This is the single message part of a larger posting.
Which is here.
https://forum.audacityteam.org/t/effects-chain-theory-question/52107/4
Ordinary Normalize is just a volume booster and should be applied with the Remove DC option selected. That boosts your work to (default) maximum so you can see the blue waves while you’re trying to edit them. It has no processing other than that. DC Removal guards against hardware problems of your microphone, mixer or interface, inaudible, but can cause editing problems.
Following that is EQ or Effect > Equalization, and not just any Equalization. Use Low Rolloff for Speech at about 5000 length. This gets rid of more acoustic rumble and sub-sonic trash.

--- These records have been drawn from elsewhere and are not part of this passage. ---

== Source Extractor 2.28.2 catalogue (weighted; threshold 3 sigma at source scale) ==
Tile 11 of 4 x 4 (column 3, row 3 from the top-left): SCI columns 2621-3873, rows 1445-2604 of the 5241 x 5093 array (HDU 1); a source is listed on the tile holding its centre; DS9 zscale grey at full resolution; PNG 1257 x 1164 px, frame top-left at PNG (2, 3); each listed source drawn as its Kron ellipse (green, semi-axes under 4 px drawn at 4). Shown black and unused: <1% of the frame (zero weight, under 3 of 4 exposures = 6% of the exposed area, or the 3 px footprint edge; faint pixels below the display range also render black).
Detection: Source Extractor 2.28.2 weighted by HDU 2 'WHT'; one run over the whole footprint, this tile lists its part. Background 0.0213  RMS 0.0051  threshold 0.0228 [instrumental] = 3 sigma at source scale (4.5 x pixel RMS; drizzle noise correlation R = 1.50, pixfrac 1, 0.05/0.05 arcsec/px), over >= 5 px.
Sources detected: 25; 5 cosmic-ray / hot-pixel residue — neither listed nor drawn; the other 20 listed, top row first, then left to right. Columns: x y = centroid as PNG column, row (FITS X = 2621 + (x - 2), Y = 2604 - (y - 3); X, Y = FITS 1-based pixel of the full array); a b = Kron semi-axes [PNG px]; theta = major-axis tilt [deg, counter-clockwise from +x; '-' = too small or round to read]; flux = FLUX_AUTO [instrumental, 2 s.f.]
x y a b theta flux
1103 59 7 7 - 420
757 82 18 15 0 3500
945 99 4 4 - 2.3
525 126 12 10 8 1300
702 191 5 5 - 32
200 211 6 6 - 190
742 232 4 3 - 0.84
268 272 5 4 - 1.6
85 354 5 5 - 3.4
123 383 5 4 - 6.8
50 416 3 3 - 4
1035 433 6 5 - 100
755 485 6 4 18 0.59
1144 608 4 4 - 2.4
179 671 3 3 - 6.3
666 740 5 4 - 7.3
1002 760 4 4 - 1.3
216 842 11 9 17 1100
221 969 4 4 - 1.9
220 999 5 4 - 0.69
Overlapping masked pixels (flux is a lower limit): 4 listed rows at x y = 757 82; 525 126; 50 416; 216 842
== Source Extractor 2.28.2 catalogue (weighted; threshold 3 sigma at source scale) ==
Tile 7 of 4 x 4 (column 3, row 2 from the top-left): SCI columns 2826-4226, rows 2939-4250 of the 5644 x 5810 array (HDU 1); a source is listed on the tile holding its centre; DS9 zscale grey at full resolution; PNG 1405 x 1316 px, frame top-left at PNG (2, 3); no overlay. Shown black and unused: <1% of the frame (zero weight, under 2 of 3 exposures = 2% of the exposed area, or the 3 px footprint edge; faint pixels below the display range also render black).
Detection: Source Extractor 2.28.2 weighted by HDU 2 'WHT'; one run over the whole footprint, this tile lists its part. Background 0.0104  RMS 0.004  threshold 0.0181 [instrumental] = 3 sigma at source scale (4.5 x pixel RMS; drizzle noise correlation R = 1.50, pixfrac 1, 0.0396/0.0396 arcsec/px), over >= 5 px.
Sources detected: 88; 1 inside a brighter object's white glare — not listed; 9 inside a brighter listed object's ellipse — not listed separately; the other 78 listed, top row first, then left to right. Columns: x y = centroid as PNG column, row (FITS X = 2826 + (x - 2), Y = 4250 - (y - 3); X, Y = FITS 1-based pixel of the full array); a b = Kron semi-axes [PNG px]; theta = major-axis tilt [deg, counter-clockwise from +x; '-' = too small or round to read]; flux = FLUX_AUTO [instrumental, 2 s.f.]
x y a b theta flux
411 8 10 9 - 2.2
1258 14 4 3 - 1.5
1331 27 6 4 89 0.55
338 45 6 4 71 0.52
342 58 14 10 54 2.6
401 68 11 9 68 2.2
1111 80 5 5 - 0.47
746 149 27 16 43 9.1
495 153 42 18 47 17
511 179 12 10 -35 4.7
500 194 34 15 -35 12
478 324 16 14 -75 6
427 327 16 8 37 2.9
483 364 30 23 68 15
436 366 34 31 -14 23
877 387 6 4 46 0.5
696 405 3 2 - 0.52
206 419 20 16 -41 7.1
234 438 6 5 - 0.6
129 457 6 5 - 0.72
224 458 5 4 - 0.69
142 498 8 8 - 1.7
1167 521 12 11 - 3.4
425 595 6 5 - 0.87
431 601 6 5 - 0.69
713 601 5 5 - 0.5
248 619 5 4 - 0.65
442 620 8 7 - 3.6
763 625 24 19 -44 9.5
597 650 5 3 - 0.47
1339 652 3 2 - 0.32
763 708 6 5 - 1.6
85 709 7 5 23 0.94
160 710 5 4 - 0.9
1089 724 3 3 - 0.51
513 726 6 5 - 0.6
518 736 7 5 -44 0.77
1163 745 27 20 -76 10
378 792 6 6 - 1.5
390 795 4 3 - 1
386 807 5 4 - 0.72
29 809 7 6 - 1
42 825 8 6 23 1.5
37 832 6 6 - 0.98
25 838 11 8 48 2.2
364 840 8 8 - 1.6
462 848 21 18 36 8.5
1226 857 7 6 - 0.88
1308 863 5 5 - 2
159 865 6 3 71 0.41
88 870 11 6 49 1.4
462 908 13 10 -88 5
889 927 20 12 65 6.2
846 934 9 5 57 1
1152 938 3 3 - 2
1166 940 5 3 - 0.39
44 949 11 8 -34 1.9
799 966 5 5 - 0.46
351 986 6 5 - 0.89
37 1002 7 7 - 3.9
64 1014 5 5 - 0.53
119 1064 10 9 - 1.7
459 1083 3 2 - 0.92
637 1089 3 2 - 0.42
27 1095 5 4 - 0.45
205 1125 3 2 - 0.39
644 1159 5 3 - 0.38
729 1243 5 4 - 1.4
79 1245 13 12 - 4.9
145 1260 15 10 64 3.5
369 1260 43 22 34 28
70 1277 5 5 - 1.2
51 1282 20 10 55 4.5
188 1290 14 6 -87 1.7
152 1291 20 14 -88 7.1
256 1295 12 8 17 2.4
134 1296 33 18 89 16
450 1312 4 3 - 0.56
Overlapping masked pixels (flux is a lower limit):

We part company on Noise Reduction next mostly because until you get closer to the end, you have no idea how much Noise Reduction you will need…if any. Too much Noise Reduction is audible.
This is where you edit your brains out, cutting out fluffs, deleting bad passages and sentences.
DeClicker and DeEsser are used, in general, when you have a home-style microphone trying to be “professional” by boosting the crispness of your presentation. This also has the effect of making every single little mouth imperfection, smack and tick immediately obvious and disturbing. There was a recent ACX recommendation to please stop using home style Condenser Microphones so submission sound will stop doing that. Dynamics are good.
The next two, RMS Normalize and Limiter, are the final steps in the regular ACX Audiobook Mastering found here.
https://wiki.audacityteam.org/wiki/Audiobook_Mastering
Those guarantee RMS and Peak, two of the three audioboopk specifications.
If you read at good volume with a well-behaved microphone in a quiet room, you can read, edit and skip directly to Audiobook Mastering. If you really did a good job, you won’t need noise reduction at all, or any of those other tools.
This is part of a much larger Recommended Practices and AudioBook Mastering book I’m going to wrote … one of these days.